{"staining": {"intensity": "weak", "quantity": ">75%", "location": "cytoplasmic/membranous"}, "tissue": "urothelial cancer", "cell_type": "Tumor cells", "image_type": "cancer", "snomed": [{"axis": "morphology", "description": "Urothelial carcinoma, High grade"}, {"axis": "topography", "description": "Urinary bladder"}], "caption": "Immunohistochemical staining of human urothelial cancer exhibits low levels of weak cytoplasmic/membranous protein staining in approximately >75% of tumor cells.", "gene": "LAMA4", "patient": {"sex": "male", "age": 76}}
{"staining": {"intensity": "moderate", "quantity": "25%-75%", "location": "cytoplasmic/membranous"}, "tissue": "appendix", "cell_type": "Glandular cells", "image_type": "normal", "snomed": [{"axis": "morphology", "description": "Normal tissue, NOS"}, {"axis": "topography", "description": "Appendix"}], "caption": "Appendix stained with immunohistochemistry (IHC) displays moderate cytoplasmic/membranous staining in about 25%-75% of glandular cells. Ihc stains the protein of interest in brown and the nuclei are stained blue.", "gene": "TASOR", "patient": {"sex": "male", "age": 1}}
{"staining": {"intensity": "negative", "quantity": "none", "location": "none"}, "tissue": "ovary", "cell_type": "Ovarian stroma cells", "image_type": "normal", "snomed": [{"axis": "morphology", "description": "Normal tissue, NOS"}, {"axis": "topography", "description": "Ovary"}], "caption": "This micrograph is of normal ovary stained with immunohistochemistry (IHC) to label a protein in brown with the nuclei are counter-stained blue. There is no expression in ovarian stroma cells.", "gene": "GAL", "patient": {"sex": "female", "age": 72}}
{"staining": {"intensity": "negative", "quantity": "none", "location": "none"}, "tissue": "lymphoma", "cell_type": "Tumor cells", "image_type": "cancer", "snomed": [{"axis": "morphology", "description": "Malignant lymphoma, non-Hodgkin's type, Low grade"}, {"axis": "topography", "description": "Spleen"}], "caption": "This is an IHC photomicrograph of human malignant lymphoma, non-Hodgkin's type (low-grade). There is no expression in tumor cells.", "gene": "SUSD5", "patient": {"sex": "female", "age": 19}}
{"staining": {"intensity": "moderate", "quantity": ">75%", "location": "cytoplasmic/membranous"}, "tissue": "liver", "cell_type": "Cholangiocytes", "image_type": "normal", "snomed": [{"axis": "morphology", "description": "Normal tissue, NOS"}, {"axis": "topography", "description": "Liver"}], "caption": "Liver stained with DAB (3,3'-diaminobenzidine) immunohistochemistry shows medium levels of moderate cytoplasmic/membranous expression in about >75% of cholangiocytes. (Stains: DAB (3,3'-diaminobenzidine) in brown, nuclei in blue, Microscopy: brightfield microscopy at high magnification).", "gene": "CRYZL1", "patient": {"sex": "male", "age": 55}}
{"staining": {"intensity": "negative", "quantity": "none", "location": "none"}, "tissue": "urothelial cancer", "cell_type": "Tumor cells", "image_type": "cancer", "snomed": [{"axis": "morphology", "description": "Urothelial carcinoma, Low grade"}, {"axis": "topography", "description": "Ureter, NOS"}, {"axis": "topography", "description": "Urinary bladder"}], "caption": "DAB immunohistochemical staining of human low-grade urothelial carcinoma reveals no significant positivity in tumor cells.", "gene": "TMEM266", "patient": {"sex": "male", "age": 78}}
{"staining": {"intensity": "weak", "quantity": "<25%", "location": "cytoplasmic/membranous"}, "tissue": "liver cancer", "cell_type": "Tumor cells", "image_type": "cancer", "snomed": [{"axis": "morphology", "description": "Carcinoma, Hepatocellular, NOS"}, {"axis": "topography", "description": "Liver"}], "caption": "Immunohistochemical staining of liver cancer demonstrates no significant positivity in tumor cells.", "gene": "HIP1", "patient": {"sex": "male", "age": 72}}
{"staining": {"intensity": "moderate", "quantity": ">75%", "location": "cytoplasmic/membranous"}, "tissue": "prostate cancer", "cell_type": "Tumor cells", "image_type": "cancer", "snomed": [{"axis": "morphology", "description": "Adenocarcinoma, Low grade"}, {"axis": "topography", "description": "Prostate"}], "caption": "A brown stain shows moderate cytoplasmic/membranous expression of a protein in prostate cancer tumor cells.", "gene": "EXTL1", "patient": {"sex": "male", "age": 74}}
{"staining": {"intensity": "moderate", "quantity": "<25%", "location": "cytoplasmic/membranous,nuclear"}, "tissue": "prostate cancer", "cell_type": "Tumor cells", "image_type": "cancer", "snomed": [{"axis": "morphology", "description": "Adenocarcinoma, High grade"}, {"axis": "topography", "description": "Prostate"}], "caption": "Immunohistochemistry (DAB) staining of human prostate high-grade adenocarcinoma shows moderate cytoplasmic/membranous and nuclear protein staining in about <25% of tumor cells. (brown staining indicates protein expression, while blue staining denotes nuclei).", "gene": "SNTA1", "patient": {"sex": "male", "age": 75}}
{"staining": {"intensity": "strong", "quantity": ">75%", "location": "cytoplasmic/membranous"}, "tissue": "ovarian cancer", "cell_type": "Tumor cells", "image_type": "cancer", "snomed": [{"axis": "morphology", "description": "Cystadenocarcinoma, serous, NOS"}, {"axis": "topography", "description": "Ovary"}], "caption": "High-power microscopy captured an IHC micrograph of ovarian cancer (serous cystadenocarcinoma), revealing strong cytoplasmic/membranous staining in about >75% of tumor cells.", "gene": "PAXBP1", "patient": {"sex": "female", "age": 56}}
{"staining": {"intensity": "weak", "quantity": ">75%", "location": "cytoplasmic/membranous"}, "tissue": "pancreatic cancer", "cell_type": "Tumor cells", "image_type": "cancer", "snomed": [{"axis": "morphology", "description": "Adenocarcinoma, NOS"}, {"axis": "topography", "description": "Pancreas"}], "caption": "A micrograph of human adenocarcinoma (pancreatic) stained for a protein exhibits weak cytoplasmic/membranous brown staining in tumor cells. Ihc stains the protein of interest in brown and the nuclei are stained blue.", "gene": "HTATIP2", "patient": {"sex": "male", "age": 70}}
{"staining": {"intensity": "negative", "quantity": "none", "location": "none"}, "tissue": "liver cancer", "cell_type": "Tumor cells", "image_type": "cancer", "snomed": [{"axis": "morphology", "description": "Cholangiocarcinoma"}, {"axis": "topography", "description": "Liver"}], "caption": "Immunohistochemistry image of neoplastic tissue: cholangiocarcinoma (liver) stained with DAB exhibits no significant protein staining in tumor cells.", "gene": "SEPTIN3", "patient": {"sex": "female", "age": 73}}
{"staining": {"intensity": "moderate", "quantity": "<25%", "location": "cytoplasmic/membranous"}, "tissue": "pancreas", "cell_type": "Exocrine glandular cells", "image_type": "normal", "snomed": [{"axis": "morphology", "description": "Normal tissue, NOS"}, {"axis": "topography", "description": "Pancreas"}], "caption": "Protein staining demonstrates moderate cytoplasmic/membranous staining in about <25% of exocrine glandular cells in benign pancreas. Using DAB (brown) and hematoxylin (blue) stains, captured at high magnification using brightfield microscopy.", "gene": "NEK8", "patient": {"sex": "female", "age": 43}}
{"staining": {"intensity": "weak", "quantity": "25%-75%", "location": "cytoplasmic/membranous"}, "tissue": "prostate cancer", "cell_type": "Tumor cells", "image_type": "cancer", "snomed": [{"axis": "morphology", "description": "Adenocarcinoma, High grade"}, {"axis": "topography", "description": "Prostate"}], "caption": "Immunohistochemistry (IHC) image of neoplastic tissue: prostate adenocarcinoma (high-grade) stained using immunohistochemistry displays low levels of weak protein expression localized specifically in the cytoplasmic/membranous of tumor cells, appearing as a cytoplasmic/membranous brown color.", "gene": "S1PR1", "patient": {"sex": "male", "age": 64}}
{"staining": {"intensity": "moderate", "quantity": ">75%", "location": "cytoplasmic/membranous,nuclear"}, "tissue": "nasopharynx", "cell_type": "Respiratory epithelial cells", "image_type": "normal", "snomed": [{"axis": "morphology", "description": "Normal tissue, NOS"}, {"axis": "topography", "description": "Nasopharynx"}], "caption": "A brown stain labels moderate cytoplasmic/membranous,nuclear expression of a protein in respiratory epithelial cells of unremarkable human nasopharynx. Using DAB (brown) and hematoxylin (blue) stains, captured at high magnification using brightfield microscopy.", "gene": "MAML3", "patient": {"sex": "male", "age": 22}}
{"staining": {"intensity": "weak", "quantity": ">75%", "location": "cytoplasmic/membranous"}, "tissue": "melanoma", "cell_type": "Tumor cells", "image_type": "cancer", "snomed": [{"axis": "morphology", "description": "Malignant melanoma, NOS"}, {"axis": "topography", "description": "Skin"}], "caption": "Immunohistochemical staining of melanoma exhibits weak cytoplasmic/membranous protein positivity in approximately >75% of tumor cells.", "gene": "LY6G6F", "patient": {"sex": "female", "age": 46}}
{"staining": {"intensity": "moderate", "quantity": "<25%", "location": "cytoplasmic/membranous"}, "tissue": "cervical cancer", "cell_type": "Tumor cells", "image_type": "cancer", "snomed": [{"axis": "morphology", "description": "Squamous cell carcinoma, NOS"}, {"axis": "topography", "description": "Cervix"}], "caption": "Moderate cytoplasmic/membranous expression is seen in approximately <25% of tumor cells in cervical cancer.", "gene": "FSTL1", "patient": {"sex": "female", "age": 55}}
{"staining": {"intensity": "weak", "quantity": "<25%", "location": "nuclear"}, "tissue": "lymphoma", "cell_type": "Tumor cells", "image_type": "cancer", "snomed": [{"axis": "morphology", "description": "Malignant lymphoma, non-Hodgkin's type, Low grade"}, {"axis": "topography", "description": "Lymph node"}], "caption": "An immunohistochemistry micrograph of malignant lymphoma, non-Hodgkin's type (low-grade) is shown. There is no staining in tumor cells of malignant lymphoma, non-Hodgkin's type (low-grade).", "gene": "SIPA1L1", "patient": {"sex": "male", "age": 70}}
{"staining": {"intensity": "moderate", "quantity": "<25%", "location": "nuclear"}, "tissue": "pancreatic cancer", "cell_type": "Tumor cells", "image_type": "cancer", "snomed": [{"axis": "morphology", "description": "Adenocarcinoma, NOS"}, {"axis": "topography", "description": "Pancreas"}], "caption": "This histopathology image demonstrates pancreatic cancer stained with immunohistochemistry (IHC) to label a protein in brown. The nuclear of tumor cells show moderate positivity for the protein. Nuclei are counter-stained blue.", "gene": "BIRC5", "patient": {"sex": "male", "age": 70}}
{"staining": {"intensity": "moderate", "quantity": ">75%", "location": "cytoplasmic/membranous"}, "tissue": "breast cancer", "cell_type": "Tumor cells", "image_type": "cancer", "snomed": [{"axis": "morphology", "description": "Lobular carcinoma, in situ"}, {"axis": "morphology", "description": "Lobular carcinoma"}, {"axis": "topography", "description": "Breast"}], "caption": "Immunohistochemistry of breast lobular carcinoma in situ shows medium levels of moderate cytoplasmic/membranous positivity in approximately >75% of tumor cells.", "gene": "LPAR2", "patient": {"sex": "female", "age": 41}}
◇ ◇ ◇ ◇ ◇ ◇ ◇
- **Task requirements**:
Return, line for line and unchanged, the data from its first line through the line containing "immunohistochemistry (IHC) displays".

- **Task output**:
{"staining": {"intensity": "weak", "quantity": ">75%", "location": "cytoplasmic/membranous"}, "tissue": "urothelial cancer", "cell_type": "Tumor cells", "image_type": "cancer", "snomed": [{"axis": "morphology", "description": "Urothelial carcinoma, High grade"}, {"axis": "topography", "description": "Urinary bladder"}], "caption": "Immunohistochemical staining of human urothelial cancer exhibits low levels of weak cytoplasmic/membranous protein staining in approximately >75% of tumor cells.", "gene": "LAMA4", "patient": {"sex": "male", "age": 76}}
{"staining": {"intensity": "moderate", "quantity": "25%-75%", "location": "cytoplasmic/membranous"}, "tissue": "appendix", "cell_type": "Glandular cells", "image_type": "normal", "snomed": [{"axis": "morphology", "description": "Normal tissue, NOS"}, {"axis": "topography", "description": "Appendix"}], "caption": "Appendix stained with immunohistochemistry (IHC) displays moderate cytoplasmic/membranous staining in about 25%-75% of glandular cells. Ihc stains the protein of interest in brown and the nuclei are stained blue.", "gene": "TASOR", "patient": {"sex": "male", "age": 1}}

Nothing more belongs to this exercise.